Je reste un bout de temps sur place, vers cinq heures, j’entends partir
les deux ouvriers que j’avais croisés en entrant. Je reste encore une heure
puis, comme rien ne bouge, je redescends et quitte les lieux. Je vais devoir
trouver une solution pour promener mon chien et pour passer la nuit. Le long de
la nationale, il y a un chinois où j’envisage d’aller manger et, bien qu’il
soit trop tôt, j’entre. Un solide chinois à la carrure de rugbyman me toise
avec un sourire ironique. Je lui demande si je pourrai manger ce soir, il me
répond qu’il est là pour ça mais que je revienne plus tard si je ne veux pas
finir en raviolis. Comme ce n’est pas dans mes intentions, je le rassure à ce
sujet mais je lui demande s’il me connaîtrait un hôtel dans mes cordes. Il
m’envoie à un hôtel dans une rue adjacente en me promettant de me garder une
table. L’hôtel en question, c’est le genre qui a vu des jours meilleurs mais il
y a quelques décennies. Je suis reçu par un pépère moustachu qui a lui aussi
pris de la bouteille et de la culotte. Il me bredouille d’un air méprisant qu’à
cette heure… Il me conseille néanmoins d’aller me faire voir dans un truc, un
chose, enfin faut descendre la rue jusqu’à la ligne puis à droite, enfin je
trouverai quoi.

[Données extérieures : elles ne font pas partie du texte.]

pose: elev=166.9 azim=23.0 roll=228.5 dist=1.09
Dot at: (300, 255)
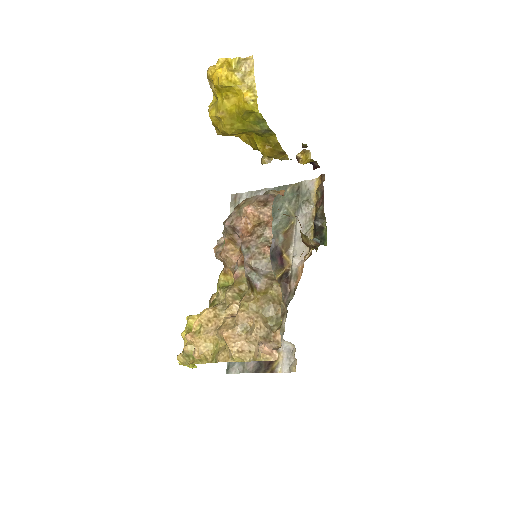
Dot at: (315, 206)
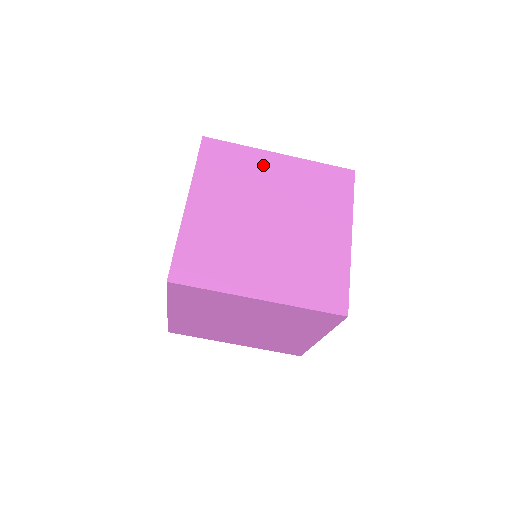
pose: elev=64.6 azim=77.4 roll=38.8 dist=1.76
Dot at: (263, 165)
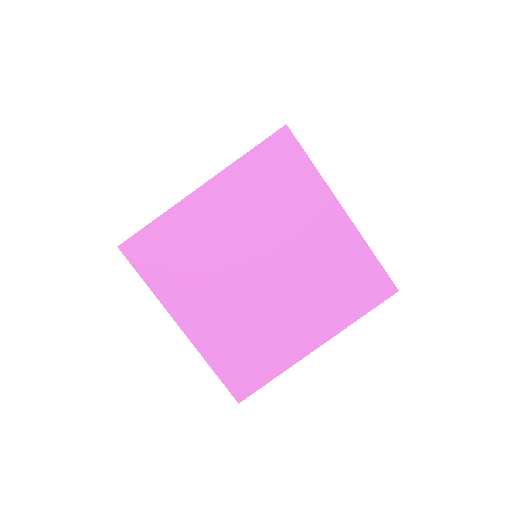
Dot at: occluded
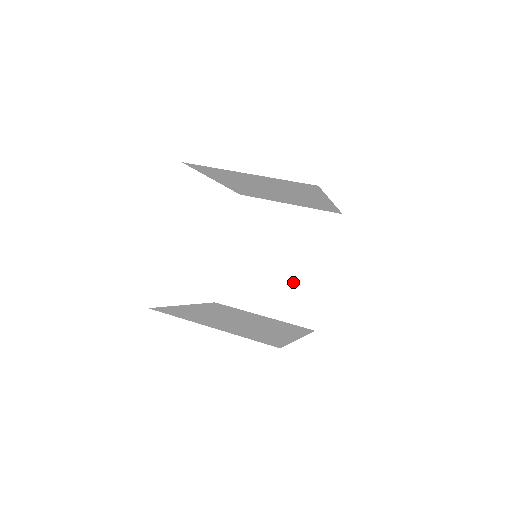
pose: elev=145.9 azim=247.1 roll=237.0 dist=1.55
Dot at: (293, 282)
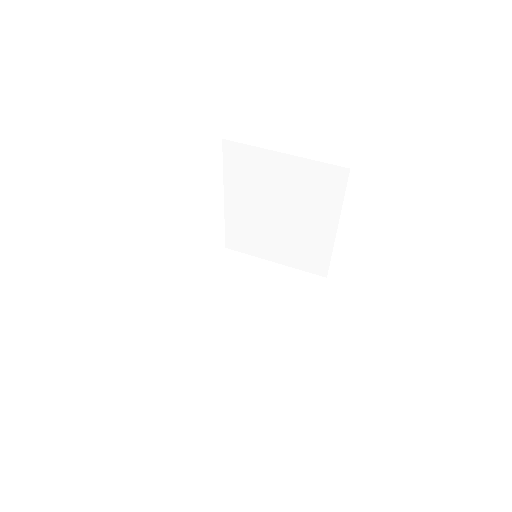
Dot at: (270, 326)
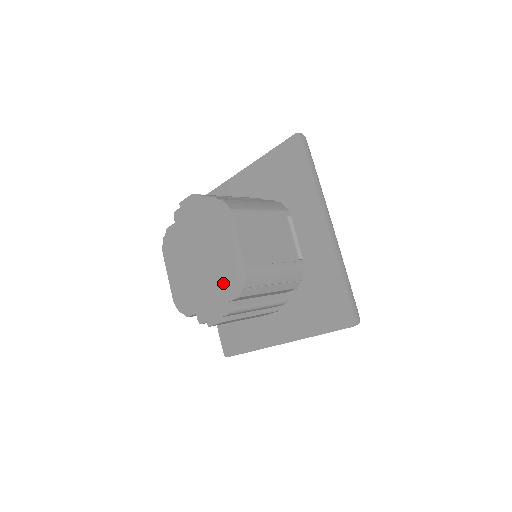
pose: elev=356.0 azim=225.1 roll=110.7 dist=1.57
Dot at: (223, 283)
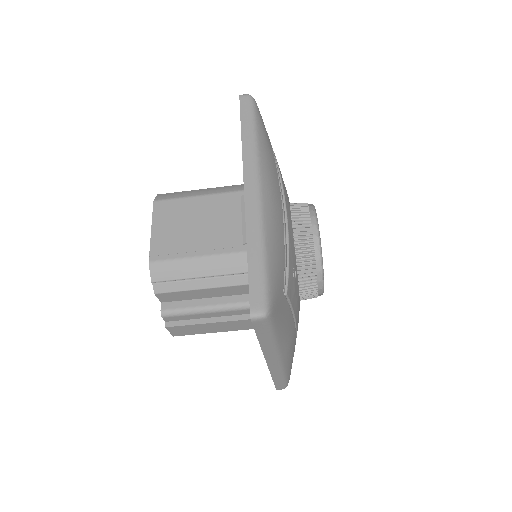
Dot at: occluded
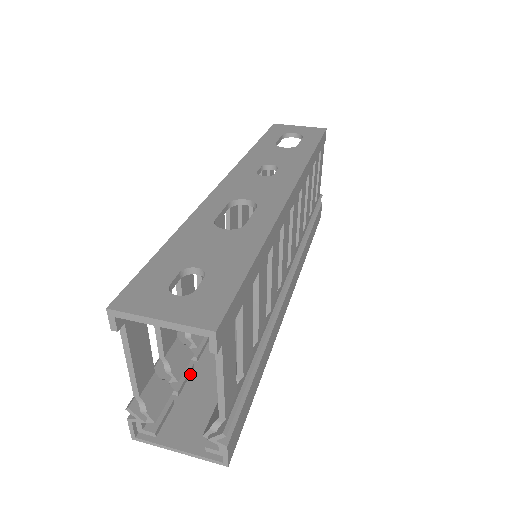
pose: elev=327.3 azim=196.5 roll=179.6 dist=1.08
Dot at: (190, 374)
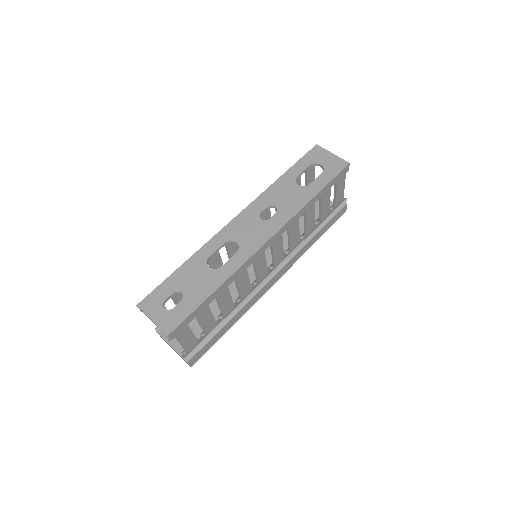
Dot at: occluded
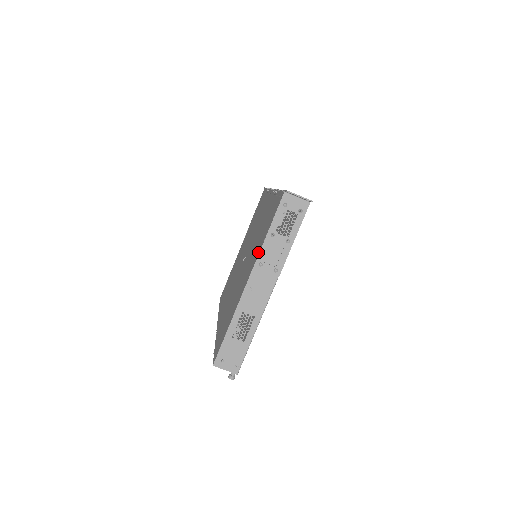
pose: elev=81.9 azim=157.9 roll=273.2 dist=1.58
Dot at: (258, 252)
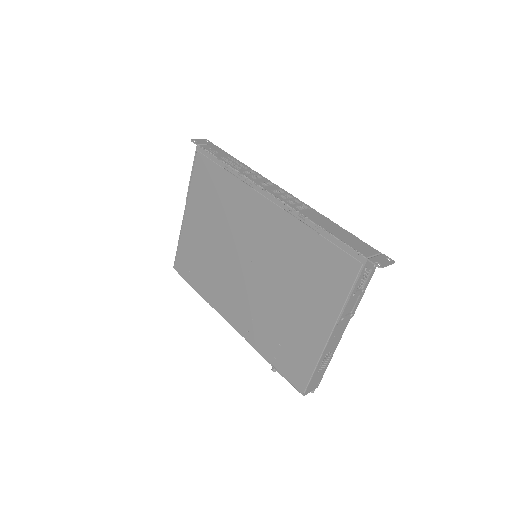
Dot at: (337, 309)
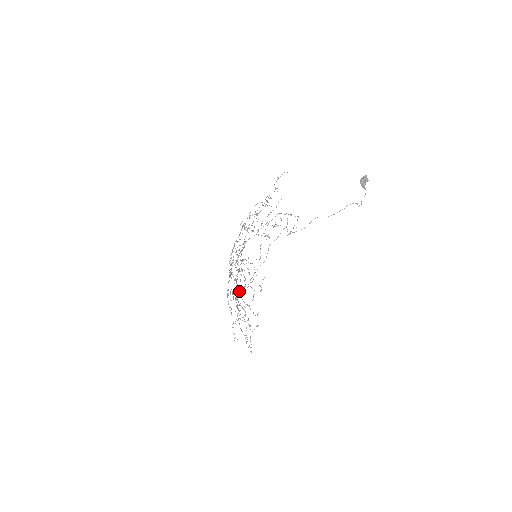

Je sors de là, je vais chercher mon chien et nous descendons de
conserve jusqu’à ce qu’il appelle la ligne, en fait c’est une butte de quatre à
cinq mètres de haut où passe le RER. Ça tombe bien, il y a quelques terrains
vagues judicieusement offerts aux nécessités de ma Flèche. Une fois qu’elle
s’est bien dégourdie, nous allons vers la casbah dont m’a parlé pépère. En
effet, le bâtiment ne paie pas de mine, la façade est lézardée, les corniches
en béton pendantes et seule la porte semble presque neuve, style porte de
prison. J’appuie sur une sonnette, un bourdonnement se fait entendre et je
pousse la lourde. Un gars fort aimable, la trentaine, me reçoit. Il lui reste
une chambre mais il me prévient, c’est au second, WC et salle de bains commune
sur le palier et la fenêtre en prise directe sur la gare du RER. Et tout cela à
un prix pour lequel j’aurais un palace à Marmande. Enfin, soit. Je paie avec ma
carte, il me file le code et je sors dans la rue pour entendre arriver le train
avec sa sonnerie d’ouverture des portes. Nous faisons encore un tour puis,
après avoir ramené Flèche à la fourgonnette, je vais manger un sauté de bœuf
épicé chez mon malabar chinois. Au moins, là, je me régale et je prends mon
temps avant de retourner dans l’impasse. Discrètement, je me glisse à nouveau
dans le chantier et je retourne à mon poste d’observation. La fenêtre du
rez-de-chaussée est toujours ouverte et la lumière est allumée. On entend des
voix, il me semble que c’est une télé. Je me déplace vers une autre pièce de
laquelle j’ai une meilleure vue plongeante. Je vois un écran de télé et un
canapé dans lequel un gars est affalé : on pourrait penser qu’il s’agit du
beur à la Golf. Il boit directement à même une canette. Une silhouette circule
dans la pièce sans que je puisse voir la personne. Il me vient une idée :
appeler le numéro, comme l’autre jour, en masqué. Je vois le gars à la canette
qui se trémousse et qui sort quelque chose de sa poche. Il regarde, hoche la
tête et semble attendre en regardant son appareil. Le répondeur se déclenche et
je raccroche. Pas besoin d’insister, c’est bien le gus Alouari. Il est en
grande discussion avec la silhouette qui s’approche te se met à la fenêtre. Là,
pas d’erreur, c’est bien le black de l’autre jour.